Published: 14th February 2019
Prejudice is a great barrier to inclusion: Pranab Mukherjee
Talking on the subject Education architecture for an inclusive India, Mukherjee recommended that we give due recognition to cultural, technological and traditional skills
Being inclusive and accepting of every single Indian - with all their plurality and differences and faiths - is not a choice, but a dictum, said former President of India, Bharat Ratna Pranab Mukherjee. Speaking at the inaugural session of TNIE'S ThinkEdu Conclave in Chennai on Wednesday, Mukherjee said, "Inclusion and Inclusivity is not a matter of choice for us. It is our more than five-millennium old legacy – our Karma as well as our Dharma. As the inheritors of the philosophy of “‘Sarve Sukhina Bhavantu’, ‘Sarvodaya’ and ‘Antodaya’”, we as a nation are bound by inclusion – be it social, economic or political."
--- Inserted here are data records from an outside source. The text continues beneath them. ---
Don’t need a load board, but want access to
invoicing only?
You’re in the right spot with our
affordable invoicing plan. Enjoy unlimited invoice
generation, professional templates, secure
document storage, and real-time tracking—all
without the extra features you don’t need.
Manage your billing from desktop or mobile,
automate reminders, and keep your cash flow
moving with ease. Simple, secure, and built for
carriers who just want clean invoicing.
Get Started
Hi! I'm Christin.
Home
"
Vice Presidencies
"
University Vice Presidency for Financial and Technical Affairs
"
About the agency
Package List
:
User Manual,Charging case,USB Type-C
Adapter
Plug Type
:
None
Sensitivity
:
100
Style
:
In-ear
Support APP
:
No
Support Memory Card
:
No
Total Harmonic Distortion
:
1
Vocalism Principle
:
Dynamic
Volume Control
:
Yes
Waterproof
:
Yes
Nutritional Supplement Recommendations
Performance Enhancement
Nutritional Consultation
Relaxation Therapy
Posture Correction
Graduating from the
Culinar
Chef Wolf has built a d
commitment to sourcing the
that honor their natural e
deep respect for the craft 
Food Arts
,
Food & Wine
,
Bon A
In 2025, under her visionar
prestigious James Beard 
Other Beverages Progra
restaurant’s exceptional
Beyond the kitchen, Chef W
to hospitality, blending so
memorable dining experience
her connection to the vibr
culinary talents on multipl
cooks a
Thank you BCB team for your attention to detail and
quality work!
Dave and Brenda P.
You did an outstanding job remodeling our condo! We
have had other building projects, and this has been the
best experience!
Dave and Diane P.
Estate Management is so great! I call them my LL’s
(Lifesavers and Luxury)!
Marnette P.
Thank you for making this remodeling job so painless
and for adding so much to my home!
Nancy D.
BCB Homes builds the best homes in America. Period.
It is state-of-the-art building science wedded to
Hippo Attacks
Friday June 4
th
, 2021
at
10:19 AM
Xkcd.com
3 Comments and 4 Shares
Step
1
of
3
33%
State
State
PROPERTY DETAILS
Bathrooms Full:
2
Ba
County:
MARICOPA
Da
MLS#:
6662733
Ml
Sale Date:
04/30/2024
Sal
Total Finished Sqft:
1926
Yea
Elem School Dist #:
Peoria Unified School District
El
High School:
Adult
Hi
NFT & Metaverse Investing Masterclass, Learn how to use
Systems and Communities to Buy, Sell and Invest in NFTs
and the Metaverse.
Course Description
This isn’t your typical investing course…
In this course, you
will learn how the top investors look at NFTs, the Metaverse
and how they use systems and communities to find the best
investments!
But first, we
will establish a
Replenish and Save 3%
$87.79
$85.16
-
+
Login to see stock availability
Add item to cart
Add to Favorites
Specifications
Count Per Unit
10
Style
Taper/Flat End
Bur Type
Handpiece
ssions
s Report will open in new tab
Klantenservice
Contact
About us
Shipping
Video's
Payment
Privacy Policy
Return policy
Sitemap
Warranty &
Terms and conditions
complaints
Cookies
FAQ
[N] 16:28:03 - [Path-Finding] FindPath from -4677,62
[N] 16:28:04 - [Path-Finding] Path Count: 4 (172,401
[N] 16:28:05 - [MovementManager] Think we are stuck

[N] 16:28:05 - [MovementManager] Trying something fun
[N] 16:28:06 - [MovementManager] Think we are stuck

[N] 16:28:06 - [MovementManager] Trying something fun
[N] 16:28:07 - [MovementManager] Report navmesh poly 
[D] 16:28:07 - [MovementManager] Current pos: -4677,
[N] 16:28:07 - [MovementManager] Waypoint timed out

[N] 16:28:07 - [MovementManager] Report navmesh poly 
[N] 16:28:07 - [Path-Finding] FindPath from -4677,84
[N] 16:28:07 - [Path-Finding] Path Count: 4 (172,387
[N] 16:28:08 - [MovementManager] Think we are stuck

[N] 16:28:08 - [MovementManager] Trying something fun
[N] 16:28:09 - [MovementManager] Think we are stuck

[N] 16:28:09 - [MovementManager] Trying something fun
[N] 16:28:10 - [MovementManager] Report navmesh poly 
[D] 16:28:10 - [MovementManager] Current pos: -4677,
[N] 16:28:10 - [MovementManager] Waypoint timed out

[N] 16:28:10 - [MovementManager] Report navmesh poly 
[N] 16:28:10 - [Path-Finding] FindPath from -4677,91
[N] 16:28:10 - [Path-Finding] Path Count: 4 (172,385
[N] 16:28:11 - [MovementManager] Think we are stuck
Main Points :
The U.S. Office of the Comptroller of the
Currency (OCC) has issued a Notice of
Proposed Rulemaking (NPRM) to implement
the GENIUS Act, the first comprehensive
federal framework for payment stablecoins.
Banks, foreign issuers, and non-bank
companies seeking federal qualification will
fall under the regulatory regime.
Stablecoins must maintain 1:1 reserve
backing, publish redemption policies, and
Talking on the subject Education architecture for an inclusive India, Mukherjee recommended that we give due recognition to cultural, technological and traditional skills, promote scientific temper among the youngsters, to set up more innovation clubs and tinkering labs in schools and colleges. Governor of Tamil Nadu, Banwarilal Purohit was the chief guest and formally inaugurated the conclave. TNIE Editorial Director Prabhu Chawla introduced the speakers.
Reflecting on the need to be tolerant towards dissent, he said, "We are not only to be tolerant of difference and dissent but understanding and respectful towards all diversity. We are one because we are diverse," and went on to add, "I want to share with you some truths that I have internalised during my fifty-year long public life. The soul of India resides in pluralism and tolerance. This plurality of our society has come through assimilation of ideas over centuries. Secularism and inclusion are a matter of faith for us. It is our composite culture which makes us into one nation. India’s nationhood is not One Language, One Religion, One Enemy."
On the occasion, Mukherjee also expressed his concern over the present education system in the country. He pointed out that the education system is not an inclusive one. “According to the 2011 Census, there has been an 8.66% growth in the literacy rate in India. But we need to honestly answer if this growth rate has been inclusive,” said Mukherjee.
Though a lot of people have objected to characterising the average Indian as a Bharatiya, because of the contention that it tended to hyper-nationalism, Mukherjee, a career congressman before he became President pushed for a more unifying plank when he said, "It is the ‘Perennial Universalism’ of 1.3 billion people who use more than 122 languages and 1600 dialects in their everyday lives, practice 7 major religions, belong to 3 major ethnic groups – Caucasians, Mongoloids, and Dravidians live under one system, one flag and one identity of being ‘Bhartiya’ and have ‘No Animosity Towards Any’. That is what makes Bharat a diverse and united nation."
Ever the witty elocutor, Mukherjee cited an example of how inclusivity began in the smallest of ways, he said, "Prejudice is a great barrier to inclusion. India is a land of vast diversity. This diversity and plurality is an integral part of this nation, as they are an integral part of our heritage. As I speak to you, it is possible that some of my words may not be internalised. However, your desire to hear my suggestion is truly exemplary of inclusion."
And he added a bit of advice for every student, "Knowledge helps one understand of exclusion. It can understand your difficulty in acceptance. Yet, it can provoke you to become a world citizen."
“We will soon have one of the youngest populations anywhere in the world. Are we teaching them to be the kind of Indians who will make our country more developed, prosperous and proud? Does this growth rate also apply to all those who could not gain access to basic education? ,” added Mukherjee. He exhorted people to pass on knowledge with insight, impart lessons with foresight, foster innovation with patience and feed patriotism with renewed passion.